[[ Supplied entries open ]]
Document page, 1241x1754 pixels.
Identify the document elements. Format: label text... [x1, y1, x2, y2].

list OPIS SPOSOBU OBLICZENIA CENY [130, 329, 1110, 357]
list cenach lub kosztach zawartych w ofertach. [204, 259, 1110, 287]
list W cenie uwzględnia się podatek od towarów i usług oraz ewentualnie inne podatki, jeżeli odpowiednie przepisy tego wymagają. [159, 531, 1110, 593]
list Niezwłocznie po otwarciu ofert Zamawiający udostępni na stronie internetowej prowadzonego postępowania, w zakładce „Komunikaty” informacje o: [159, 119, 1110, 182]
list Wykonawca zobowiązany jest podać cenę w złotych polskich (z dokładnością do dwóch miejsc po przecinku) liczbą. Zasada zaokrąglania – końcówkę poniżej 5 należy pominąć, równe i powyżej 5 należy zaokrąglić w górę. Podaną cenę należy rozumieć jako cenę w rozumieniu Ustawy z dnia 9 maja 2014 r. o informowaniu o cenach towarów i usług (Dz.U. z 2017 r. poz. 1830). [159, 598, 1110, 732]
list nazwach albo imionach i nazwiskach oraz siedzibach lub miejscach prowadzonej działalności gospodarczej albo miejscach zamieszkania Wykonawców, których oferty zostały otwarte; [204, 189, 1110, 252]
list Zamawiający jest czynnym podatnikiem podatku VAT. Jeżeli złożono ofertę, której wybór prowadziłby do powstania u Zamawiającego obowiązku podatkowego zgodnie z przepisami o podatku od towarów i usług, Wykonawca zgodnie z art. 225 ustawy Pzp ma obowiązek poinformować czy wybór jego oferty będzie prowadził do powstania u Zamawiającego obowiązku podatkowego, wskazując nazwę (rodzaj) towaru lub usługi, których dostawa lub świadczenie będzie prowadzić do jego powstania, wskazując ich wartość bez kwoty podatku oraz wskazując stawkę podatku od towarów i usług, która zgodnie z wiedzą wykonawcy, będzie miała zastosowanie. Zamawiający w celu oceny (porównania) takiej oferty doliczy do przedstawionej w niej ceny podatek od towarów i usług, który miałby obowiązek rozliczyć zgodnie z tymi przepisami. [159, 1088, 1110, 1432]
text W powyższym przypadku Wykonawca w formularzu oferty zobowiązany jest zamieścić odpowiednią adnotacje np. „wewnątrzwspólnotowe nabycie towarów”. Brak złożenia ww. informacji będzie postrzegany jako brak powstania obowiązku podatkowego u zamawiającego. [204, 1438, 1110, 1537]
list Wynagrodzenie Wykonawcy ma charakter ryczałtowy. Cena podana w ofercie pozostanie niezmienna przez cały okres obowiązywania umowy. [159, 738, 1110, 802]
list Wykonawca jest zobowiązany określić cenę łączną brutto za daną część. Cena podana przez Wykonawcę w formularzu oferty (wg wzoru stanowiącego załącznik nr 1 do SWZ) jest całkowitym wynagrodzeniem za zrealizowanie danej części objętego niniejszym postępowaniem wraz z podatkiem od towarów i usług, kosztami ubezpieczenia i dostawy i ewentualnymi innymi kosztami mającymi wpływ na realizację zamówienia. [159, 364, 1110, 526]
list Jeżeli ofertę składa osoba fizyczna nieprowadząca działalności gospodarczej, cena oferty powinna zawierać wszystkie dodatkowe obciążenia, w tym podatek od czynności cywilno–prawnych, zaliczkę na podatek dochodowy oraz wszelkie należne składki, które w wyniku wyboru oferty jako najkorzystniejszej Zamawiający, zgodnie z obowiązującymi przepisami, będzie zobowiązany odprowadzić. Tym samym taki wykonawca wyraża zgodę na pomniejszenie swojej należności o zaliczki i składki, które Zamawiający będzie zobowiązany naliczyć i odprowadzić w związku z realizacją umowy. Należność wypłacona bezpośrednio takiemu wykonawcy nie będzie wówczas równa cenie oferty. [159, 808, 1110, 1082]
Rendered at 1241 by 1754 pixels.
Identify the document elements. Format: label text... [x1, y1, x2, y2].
[[ Supplied entries closed ]]
Work task: Type out each entry above again, exactly.

Reply:
Document page, 1241x1754 pixels.
Identify the document elements. Format: label text... [x1, y1, x2, y2].

list OPIS SPOSOBU OBLICZENIA CENY [130, 329, 1110, 357]
list cenach lub kosztach zawartych w ofertach. [204, 259, 1110, 287]
list W cenie uwzględnia się podatek od towarów i usług oraz ewentualnie inne podatki, jeżeli odpowiednie przepisy tego wymagają. [159, 531, 1110, 593]
list Niezwłocznie po otwarciu ofert Zamawiający udostępni na stronie internetowej prowadzonego postępowania, w zakładce „Komunikaty” informacje o: [159, 119, 1110, 182]
list Wykonawca zobowiązany jest podać cenę w złotych polskich (z dokładnością do dwóch miejsc po przecinku) liczbą. Zasada zaokrąglania – końcówkę poniżej 5 należy pominąć, równe i powyżej 5 należy zaokrąglić w górę. Podaną cenę należy rozumieć jako cenę w rozumieniu Ustawy z dnia 9 maja 2014 r. o informowaniu o cenach towarów i usług (Dz.U. z 2017 r. poz. 1830). [159, 598, 1110, 732]
list nazwach albo imionach i nazwiskach oraz siedzibach lub miejscach prowadzonej działalności gospodarczej albo miejscach zamieszkania Wykonawców, których oferty zostały otwarte; [204, 189, 1110, 252]
list Zamawiający jest czynnym podatnikiem podatku VAT. Jeżeli złożono ofertę, której wybór prowadziłby do powstania u Zamawiającego obowiązku podatkowego zgodnie z przepisami o podatku od towarów i usług, Wykonawca zgodnie z art. 225 ustawy Pzp ma obowiązek poinformować czy wybór jego oferty będzie prowadził do powstania u Zamawiającego obowiązku podatkowego, wskazując nazwę (rodzaj) towaru lub usługi, których dostawa lub świadczenie będzie prowadzić do jego powstania, wskazując ich wartość bez kwoty podatku oraz wskazując stawkę podatku od towarów i usług, która zgodnie z wiedzą wykonawcy, będzie miała zastosowanie. Zamawiający w celu oceny (porównania) takiej oferty doliczy do przedstawionej w niej ceny podatek od towarów i usług, który miałby obowiązek rozliczyć zgodnie z tymi przepisami. [159, 1088, 1110, 1432]
text W powyższym przypadku Wykonawca w formularzu oferty zobowiązany jest zamieścić odpowiednią adnotacje np. „wewnątrzwspólnotowe nabycie towarów”. Brak złożenia ww. informacji będzie postrzegany jako brak powstania obowiązku podatkowego u zamawiającego. [204, 1438, 1110, 1537]
list Wynagrodzenie Wykonawcy ma charakter ryczałtowy. Cena podana w ofercie pozostanie niezmienna przez cały okres obowiązywania umowy. [159, 738, 1110, 802]
list Wykonawca jest zobowiązany określić cenę łączną brutto za daną część. Cena podana przez Wykonawcę w formularzu oferty (wg wzoru stanowiącego załącznik nr 1 do SWZ) jest całkowitym wynagrodzeniem za zrealizowanie danej części objętego niniejszym postępowaniem wraz z podatkiem od towarów i usług, kosztami ubezpieczenia i dostawy i ewentualnymi innymi kosztami mającymi wpływ na realizację zamówienia. [159, 364, 1110, 526]
list Jeżeli ofertę składa osoba fizyczna nieprowadząca działalności gospodarczej, cena oferty powinna zawierać wszystkie dodatkowe obciążenia, w tym podatek od czynności cywilno–prawnych, zaliczkę na podatek dochodowy oraz wszelkie należne składki, które w wyniku wyboru oferty jako najkorzystniejszej Zamawiający, zgodnie z obowiązującymi przepisami, będzie zobowiązany odprowadzić. Tym samym taki wykonawca wyraża zgodę na pomniejszenie swojej należności o zaliczki i składki, które Zamawiający będzie zobowiązany naliczyć i odprowadzić w związku z realizacją umowy. Należność wypłacona bezpośrednio takiemu wykonawcy nie będzie wówczas równa cenie oferty. [159, 808, 1110, 1082]
Rendered at 1241 by 1754 pixels.
Identify the document elements. Format: label text... [x1, y1, x2, y2].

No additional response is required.